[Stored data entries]
□ □ □ □
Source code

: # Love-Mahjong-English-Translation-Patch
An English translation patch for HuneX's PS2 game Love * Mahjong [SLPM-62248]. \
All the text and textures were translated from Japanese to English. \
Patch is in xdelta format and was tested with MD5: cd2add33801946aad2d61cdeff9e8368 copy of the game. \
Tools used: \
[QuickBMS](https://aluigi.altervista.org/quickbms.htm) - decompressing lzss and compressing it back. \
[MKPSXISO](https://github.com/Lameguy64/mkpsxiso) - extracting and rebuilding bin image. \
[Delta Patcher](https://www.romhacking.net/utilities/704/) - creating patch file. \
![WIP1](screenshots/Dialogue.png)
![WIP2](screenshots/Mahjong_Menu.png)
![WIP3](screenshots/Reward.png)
□ □ □ □
DIRECTIVE:
Turn the lines of the items above into a numbered list, omitting any blank lines.

ANSWER SECTION:
1. Source code
2. : # Love-Mahjong-English-Translation-Patch
3. An English translation patch for HuneX's PS2 game Love * Mahjong [SLPM-62248]. \
4. All the text and textures were translated from Japanese to English. \
5. Patch is in xdelta format and was tested with MD5: cd2add33801946aad2d61cdeff9e8368 copy of the game. \
6. Tools used: \
7. [QuickBMS](https://aluigi.altervista.org/quickbms.htm) - decompressing lzss and compressing it back. \
8. [MKPSXISO](https://github.com/Lameguy64/mkpsxiso) - extracting and rebuilding bin image. \
9. [Delta Patcher](https://www.romhacking.net/utilities/704/) - creating patch file. \
10. ![WIP1](screenshots/Dialogue.png)
11. ![WIP2](screenshots/Mahjong_Menu.png)
12. ![WIP3](screenshots/Reward.png)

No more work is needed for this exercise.